═══ Data shown ═══

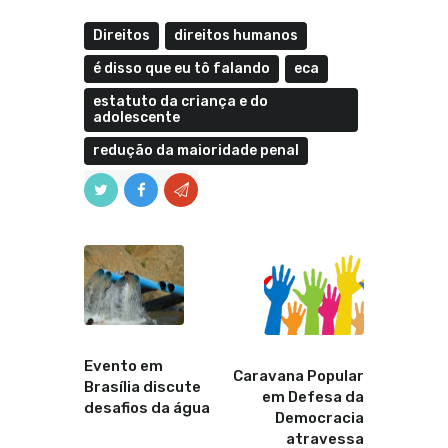
Direitos
direitos humanos
é disso que eu tô falando
eca
estatuto da criança e do
adolescente
redução da maioridade penal
Anterior
Proximo
Evento em
Caravana Popular
Brasília discute
em Defesa da
desafios da água
Democracia
atravessa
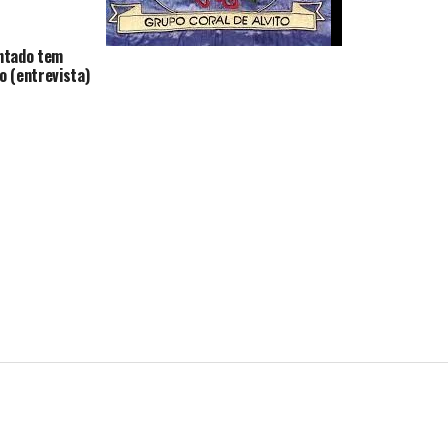
antado tem
Câmara de Alvito melhorou sede dos
o (entrevista)
Papa Borregos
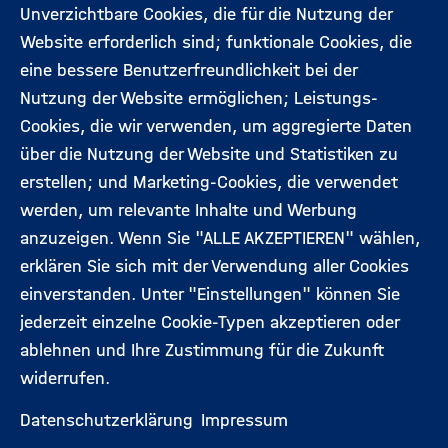
Aktuelles
Kontakt
Unverzichtbare Cookies, die für die Nutzung der
Footermenü
Website erforderlich sind; funktionale Cookies, die
(Hauptseite)
eine bessere Benutzerfreundlichkeit bei der
Veranstaltungen
Datenschutz
Nutzung der Website ermöglichen; Leistungs-
Cookies, die wir verwenden, um aggregierte Daten
Expert:innen
Impressum
über die Nutzung der Website und Statistiken zu
erstellen; und Marketing-Cookies, die verwendet
werden, um relevante Inhalte und Werbung
Folgen Sie uns:
anzuzeigen. Wenn Sie "ALLE AKZEPTIEREN" wählen,
erklären Sie sich mit der Verwendung aller Cookies
einverstanden. Unter "Einstellungen" können Sie
jederzeit einzelne Cookie-Typen akzeptieren oder
ablehnen und Ihre Zustimmung für die Zukunft
widerrufen.
Datenschutzerklärung
Impressum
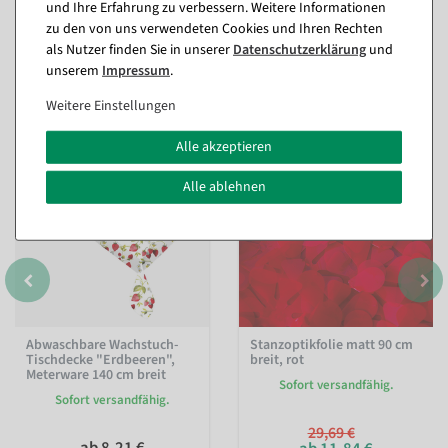
und Ihre Erfahrung zu verbessern. Weitere Informationen
zu den von uns verwendeten Cookies und Ihren Rechten
als Nutzer finden Sie in unserer
Daten­schutz­erklärung
und
Passende Artikel zu diesem Produkt
unserem
Impressum
.
(8)
Weitere Einstellungen
Alle akzeptieren
%
Alle ablehnen
Abwaschbare Wachstuch-
Stanzoptikfolie matt 90 cm
Tischdecke "Erdbeeren",
breit, rot
Meterware 140 cm breit
Sofort versandfähig.
Sofort versandfähig.
29,69 €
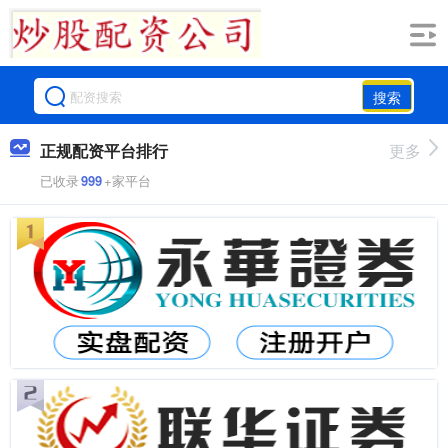
搜索
正规配资平台排行
更多
已收录
999
+家平台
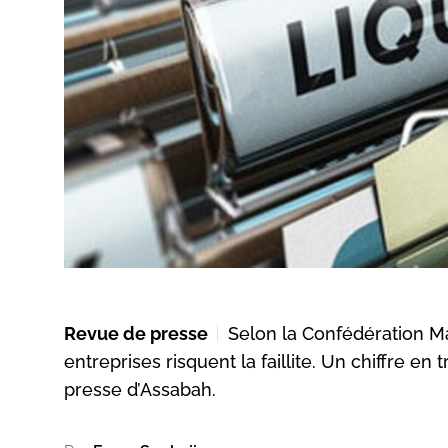
Revue de presse
Selon la Confédération M
entreprises risquent la faillite. Un chiffre 
presse d’Assabah.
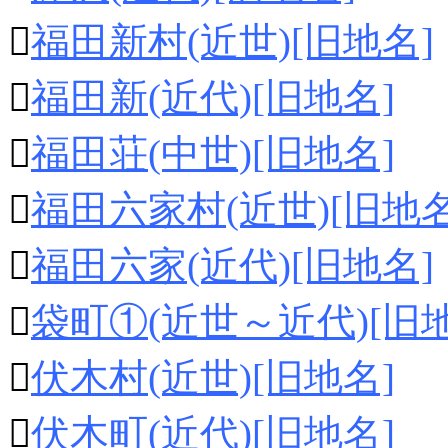

福田新村(近世)[旧地名]

福田新(近代)[旧地名]

福田荘(中世)[旧地名]

福田六家村(近世)[旧地名

福田六家(近代)[旧地名]

袋町①(近世～近代)[旧地

伏木村(近世)[旧地名]

伏木町(近代)[旧地名]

═══

▶ _Requirement_:
Out of the records above, please copy exactly the lines from the line with "jederzeit einzelne Cookie-Typen" up to and including the line with "Stanzoptikfolie matt 90 cm", minus the pictures.

▶ _Answer area_:
jederzeit einzelne Cookie-Typen akzeptieren oder
ablehnen und Ihre Zustimmung für die Zukunft
widerrufen.
Datenschutzerklärung
Impressum
und Ihre Erfahrung zu verbessern. Weitere Informationen
zu den von uns verwendeten Cookies und Ihren Rechten
als Nutzer finden Sie in unserer
Daten­schutz­erklärung
und
Passende Artikel zu diesem Produkt
unserem
Impressum
.
(8)
Weitere Einstellungen
Alle akzeptieren
%
Alle ablehnen
Abwaschbare Wachstuch-
Stanzoptikfolie matt 90 cm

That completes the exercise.